The Jews settled in a fertile region named Remire or Irmire on the west of the island.
They planted sugarcane, built a sugar mill, and also produced colours from indigo and annatto.
They also produced vanilla extract.
There was a fort at Remire, and apparently also a synagogue.
In 1650 a group of 152 Jews from Livorno arrived, mostly poor people of North African origin.

===French take-over (1664)===

The plantations were established and Spranger had begun a profitable trade with the Netherlands when the French decided to regain control, despite being at peace with the Netherlands at the time.
On 26 February 1664 Alexandre de Prouville de Tracy sailed from La Rochelle, France, with seven ships and 1,200 picked men of the Compagnie de la France équinoxiale.
His first stop was in Cayenne, which Guerin Spranger as Dutch commander surrendered to him without opposition on 15 May 1664.
Tracy disembarked the new French governor Antoine Lefèbvre de La Barre and his garrison, and left for Martinique. (Note: According to Appletons' Cyclopædia of American Biography (1900) Spranger died while defending the colony.
This is patently incorrect given the surviving contract between Spranger, Tracy and de la Barre that sets out the terms for a peaceful handover.)
Germán Arciniegas relates,

In the Antilles, among Dutch, French and English things are settled in a brotherly manner. Underneath the skin we are all humans. Guerin Spranger, a Dutchman, was once governor of Guyana, and the French fleet tried to seize the place. The Dutchman weighed up his forces, saw that it was useless to resist and proposes the Frenchmen to give him 21.850 guilder for his plantations. The guilder appeared and the province surrendered without firing one shot. It all happened on the white sheet of a cash book.(Arciniegas. p. 211).

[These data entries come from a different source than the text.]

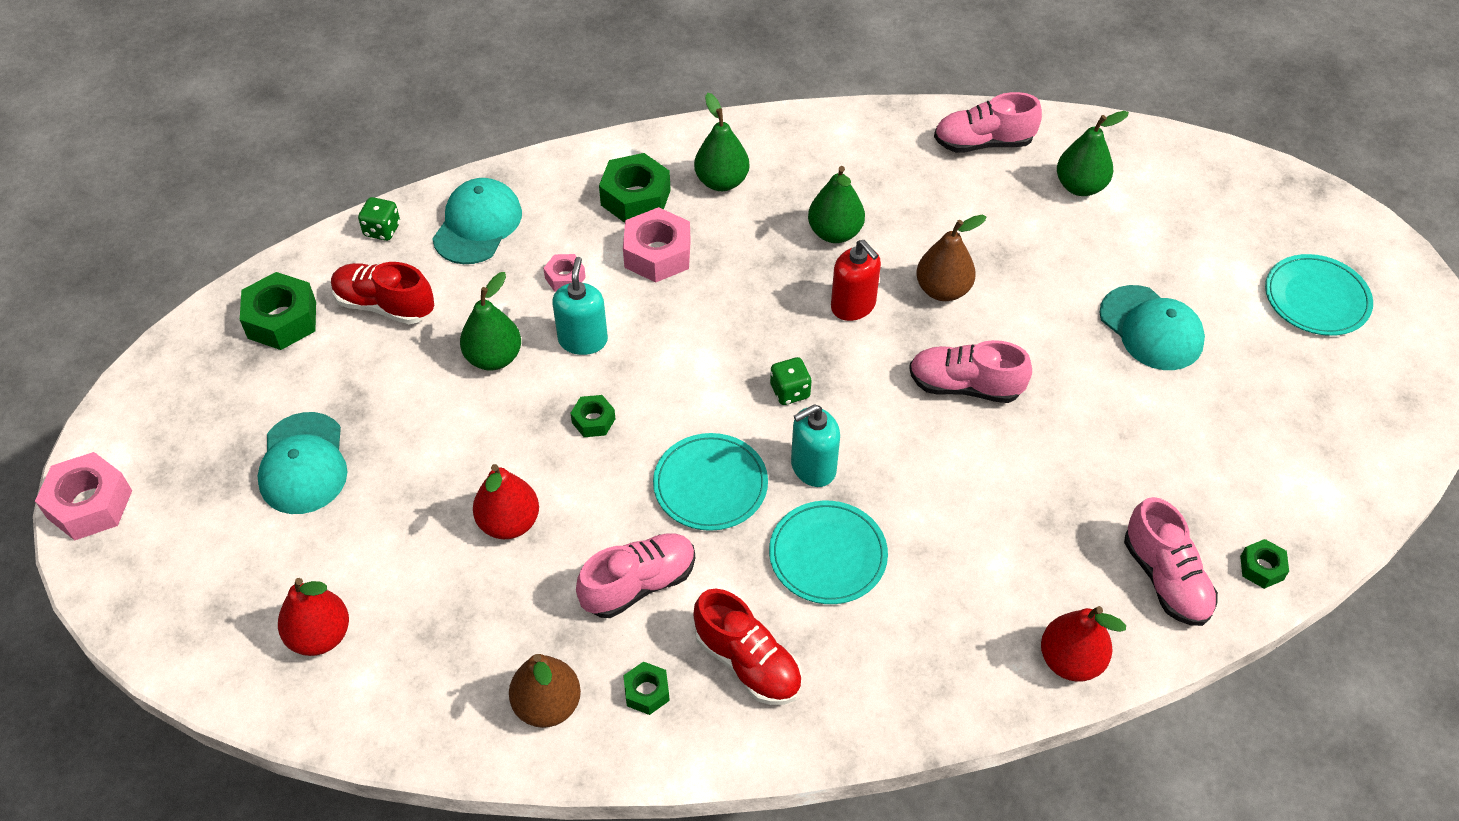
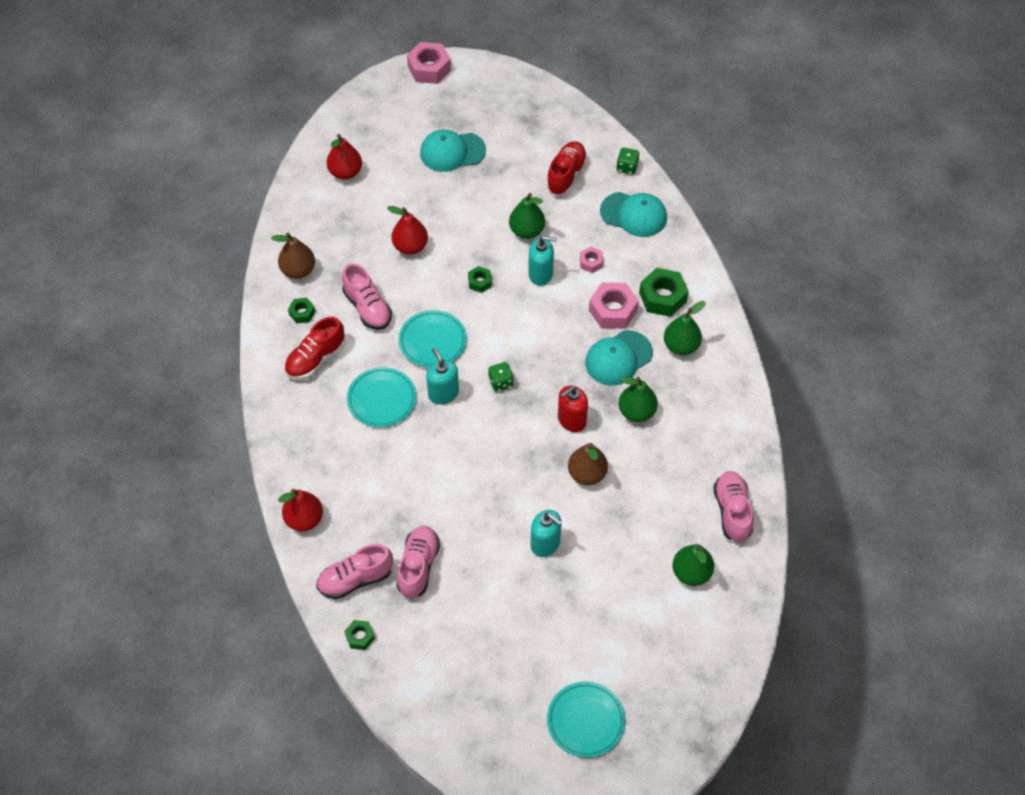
camera: 90 degrees right, 5 degrees up
green nut [240,272,316,350] -> none
pink shoe [909,340,1032,403] -> pink shoe moved to [396,526,440,598]
turquoise cap [1099,285,1205,370] -> turquoise cap moved to [585,330,653,386]
none -> turquoise soap dispenser [531,510,562,557]

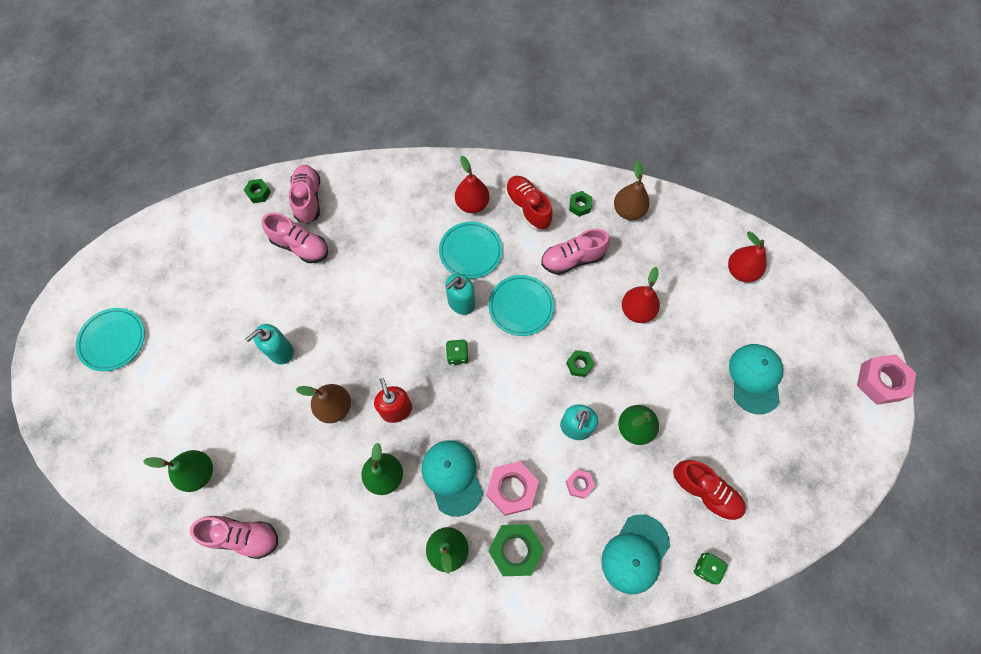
camera: 105 degrees right, 10 degrees up
red pear [278,489,323,531] -> red pear moved to [455,156,490,213]
turquoise soap dispenser [426,348,459,405] -> turquoise soap dispenser turned 150 degrees clockwise [445,274,475,315]

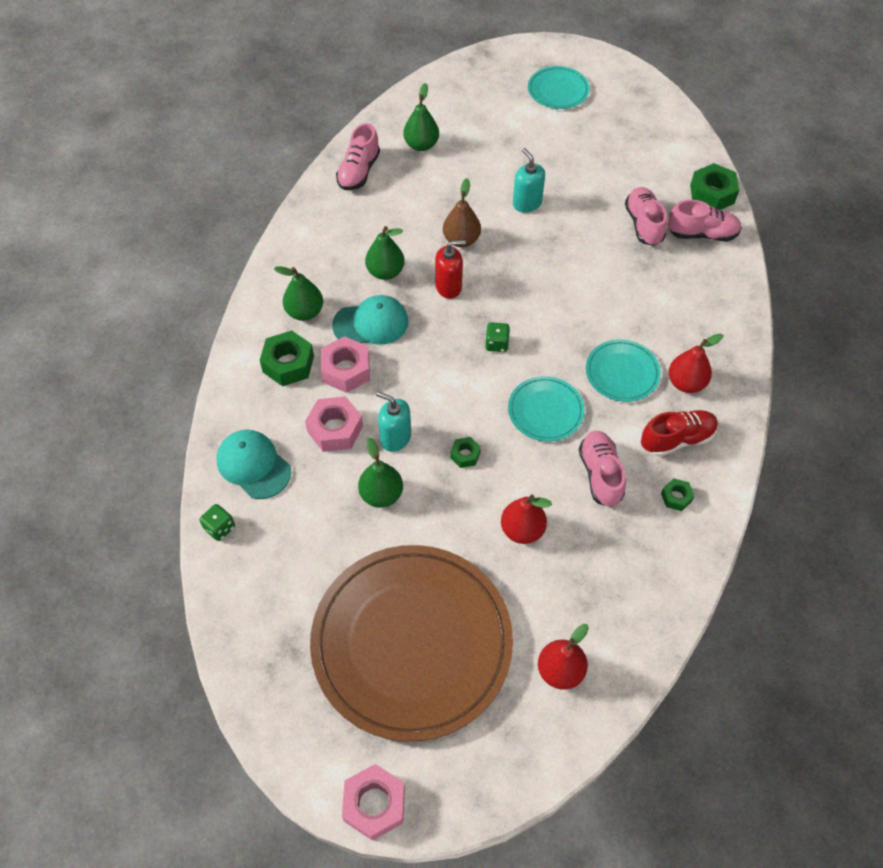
camera: 100 degrees right, 10 degrees down
green nut [244,179,271,203] -> green nut [690,163,739,210], size x1.84
pink shoe [262,213,328,263] -> pink shoe turned 135 degrees clockwise [625,187,667,246]
turquoise soap dispenser [445,274,475,315] -> none
pink nut [565,470,595,499] -> pink nut [305,396,363,452], size x1.84
brown pear [614,161,650,220] -> none
red shoe [673,460,746,522] -> none
turquoise cap [729,344,783,414] -> brown plate [310,545,513,742]

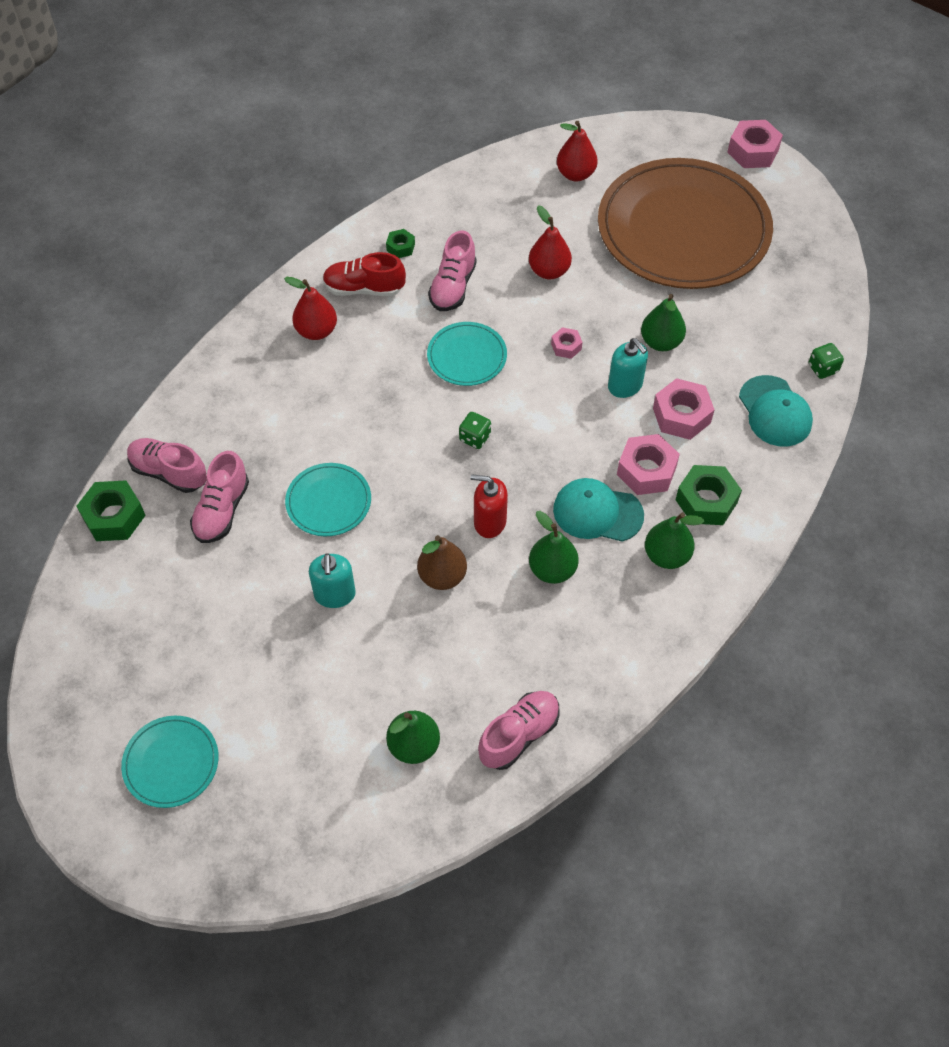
camera: 155 degrees left, 0 degrees up
green nut [450,437,481,468] -> pink nut [551,327,583,359]
turquoise plate [586,339,661,402] -> turquoise plate moved to [285,463,371,536]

An agreement between Spranger, de Tracy and de la Barre dated 15 March 1664 set out the terms of surrender.
It recognized the Dutch rights to lands in the island, and to their guns, ammunition, merchandise, provisions and appurtenances.
The French would let the Dutch military march out, drums beating, and would give them and all other inhabitants transport with their goods and slaves to their destination island or country, providing food and drink on the voyage.
The inhabitants who remained, including the Jews, would have freedom of religion and full possession of their goods, lands and slaves.
If they chose to leave they could sell their land and take their goods and slaves with them.

==Later career==

One source says that Spranger moved from Cayenne to Suriname.
It seems that some of the Dutch Jews and Protestants were transported to La Rochelle in Suriname, an outpost on the border with French Guiana, and from there some made their way to the "Jewish Savannah", where there is a region called Cajane (the Dutch form of Cayenne).

An undated letter survives from Maurice de Nassau to Godefroi, Comte d'Estrades, perhaps written around 1679.
It says that when the French had taken Guiana they had made "Quyryn Spranger" a prisoner, and brought him to Brest.
Maurice asked that he be given his freedom.
His comrades had already been released, and he had nothing in the world but his sword.
It seems unlikely that Spranger would have been imprisoned from 1664 to 1679.
In May 1676 the Dutch under Jacob Binckes occupied Cayenne.
The French under Count Jean II d'Estrées recovered the colony on 19 December 1676.
The Dutch officers and about 260 colonists were taken as prisoners of war, and were probably taken to Brest.
Probably Spranger was among this batch of prisoners.